◆ REQUIREMENT 1
In the article about Isaac Jean-Paul, translate this sentence into Spanish: "Then two-year-old Isaac was diagnosed with juvenile retinoschisis, which restricts his vision."
◆ REQUIREMENT 2
According to the article about Isaac Jean-Paul, what led his family to take him to the doctor as a toddler? Answer in one to three sentences.
◆ REQUIREMENT 3
In the article about Isaac Jean-Paul, in which event will he represent the U.S. in Tokyo unless his trials are a disaster?

◆ SELECTED PASSAGE
# # # # #

Isaac Jean-Paul says the first time his family realized he was visually impaired was when he was a toddler in Evanston.
“What made them take me to the doctor was me running into walls and coffee tables,” he explains.
Then two-year-old Isaac was diagnosed with juvenile retinoschisis, which restricts his vision. He has tunnel vision in his left eye, and is totally blind in that eye at night. His right eyesight is also weak in daylight, and overall, his vision is “nowhere near 20/20.”
“I can’t see small print, and can’t drive,” he explains. “But I’ve lived my entire life learning to navigate the world in other ways.”
One of those ways is speed. Another is strength. The 28-year-old is a member of the US Paralympic Team for athletes with physical challenges, and unless his upcoming event trials are a disaster, he will represent the U.S. in the Paralympic Games in Tokyo later this summer in the long jump, and perhaps, if the trials go even better than expected, in the 100 meter dash as well.
That is, of course, if the Olympics and Paralympics actually take place. Postponed from last year due to COVID-19, there is growing opposition in Japan to the Games this year for the same reason.
While organizers and the Japanese government insist the events will take place, the U.S. government is advising Americans not to travel to Japan due to the ongoing coronavirus.
However, the Olympic and Paralympic teams will attend if the games are on, and Jean-Paul is looking forward to competing against the best athletes in the world.
“I always wanted to be great at what I do,” he says. In fact, when he was younger, Jean-Paul wrote up a list of goals. “I want to be an Olympian” was on that list.

# # # # #

◆ ENTRIES SUPPLIED

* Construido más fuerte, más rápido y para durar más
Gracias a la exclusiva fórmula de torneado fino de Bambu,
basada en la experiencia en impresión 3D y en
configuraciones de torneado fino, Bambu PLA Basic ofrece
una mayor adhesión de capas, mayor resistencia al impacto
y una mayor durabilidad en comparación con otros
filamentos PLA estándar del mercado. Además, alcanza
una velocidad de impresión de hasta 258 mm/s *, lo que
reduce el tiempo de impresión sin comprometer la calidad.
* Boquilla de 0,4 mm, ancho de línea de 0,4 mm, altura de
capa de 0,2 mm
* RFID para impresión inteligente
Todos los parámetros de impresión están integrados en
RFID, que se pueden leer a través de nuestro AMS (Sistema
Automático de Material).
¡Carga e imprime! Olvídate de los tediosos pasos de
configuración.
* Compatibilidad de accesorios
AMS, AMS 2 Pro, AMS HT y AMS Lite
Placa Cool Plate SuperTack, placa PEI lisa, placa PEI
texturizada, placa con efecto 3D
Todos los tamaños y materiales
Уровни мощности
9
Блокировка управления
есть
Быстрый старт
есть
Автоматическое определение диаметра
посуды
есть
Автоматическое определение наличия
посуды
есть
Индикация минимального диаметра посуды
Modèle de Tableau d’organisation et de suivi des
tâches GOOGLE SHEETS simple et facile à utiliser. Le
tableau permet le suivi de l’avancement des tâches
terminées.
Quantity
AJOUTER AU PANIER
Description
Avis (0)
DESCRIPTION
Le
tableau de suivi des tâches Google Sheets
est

# # # # #

◆ EXERCISE OUTPUT 1
Entonces, a Isaac, con dos años, le diagnosticaron retinosquisis juvenil, una afección que restringe su visión.

◆ EXERCISE OUTPUT 2
His family took him to the doctor because he kept running into walls and coffee tables. This was the first sign that he was visually impaired.

◆ EXERCISE OUTPUT 3
The long jump.